Researchers at Cornell University have developed a new method that utilizes deep learning in order to turn world landmark photos 4D. The team relied on publicly available tourist photos of major points like the Trevi Fountain in Rome, and the end results are 3D images that are maneuverable and can show changes in appearance over time.
The newly developed method takes in and synthesizes tens of thousands of untagged and undated photos, and it is a big step forward for computer vision.
The work is titled “Crowdsampling the Plenoptic Function,” and it was presented at the virtual European Conference on Computer Vision, which took place between Aug. 23-28.
Noah Snavely is an associate professor of computer science at Cornell Tech and senior author of the paper. Other contributors include Cornell doctoral student Zhengqi Li, first author of the paper, as well as Abe Davis, assistant professor of computer science in the Faculty of Computing and Information Science, and Cornell Tech doctoral student Wenqi Xian.
“It’s a new way of modeling scene that not only allows you to move your head and see, say, the fountain from different viewpoints, but also gives you controls for changing the time,” Snavely said.
“If you really went to the Trevi Fountain on your vacation, the way it would look would depend on what time you went — at night, it would be lit up by floodlights from the bottom. In the afternoon, it would be sunlit, unless you went on a cloudy day,” he continued. “We learned the whole range of appearances, based on time of day and weather, from these unorganized photo collections, such that you can explore the whole range and simultaneously move around the scene.”
Traditional Computer Vision Limitations
Since there can be so many different textures present that need to be reproduced, it is difficult for traditional computer vision to represent places accurately through photos.
“The real world is so diverse in its appearance and has different kinds of materials — shiny things, water, thin structures,” Snavely said.

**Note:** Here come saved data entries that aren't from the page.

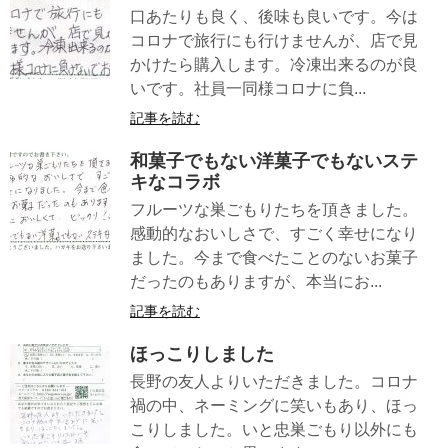
口あたりも良く、後味も良いです。今は
コロナで旅行にも行けませんが、店で見
かけたら購入します。冷凍出来るのが良
いです。社員一同様コロナに負...
記事を読む
和菓子でもない洋菓子でもないステ
キなコラボ
フルーツな巣ごもりたちを頂きました。
感動的なおいしさで、すごく幸せになり
ました。今まで食べたことのないお菓子
だったのもありますが、本当にお...
記事を読む
ほっこりしました
長野の友人よりいただきました。コロナ
禍の中、ネーミングに笑いもあり、ほっ
こりしました。いと忠巣ごもり以外にも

Besides those barriers, traditional computer vision also struggles with inconsistent data. Plenoptic function is how something appears from every possible viewpoint in space and time, but in order to reproduce this, hundreds of webcams are required at the scene. Not only that, but they would have to be recording all throughout the day and night. This could be done, but it is an extremely resource-heavy task when looking at the number of scenes where this method would be required.
Learning from Other Photos
In order to get around this, the team of researchers developed the new method.
“There may not be a photo taken at 4 p.m. from this exact viewpoint in the data set. So we have to learn from a photo taken at 9. p.m. at one location, and a photo taken at 4:03 from another location,” said Snavely. “And we don’t know the granularity of when these photos were taken. But using deep learning allows us to infer what the scene would have looked like at any given time and place.”
A new scene representation called Deep Multiplane Images was introduced by the researchers in order to interpolate appearance in four dimensions, which are 3D and changes over time.
According to Snavely, “We use the same idea invented for creating 3D effects in 2D animation to create 3D effects in real-world scenes, to create this deep multilayer image by fitting it to all these disparate measurements from the tourists’ photos. It’s interesting that it kind of stems from this very old, classic technique used in animation.”
The study demonstrated that the trained model could create a scene with 50,000 publicly available images from various sites. The team believes that it could have implications in many areas, including computer vision research and virtual tourism.
“You can get the sense of really being there,” Snavely said. “It works surprisingly well for a range of scenes.”
The project received support from former Google CEO and philanthropist Eric Schmidt, as well as Wendt Schmidt.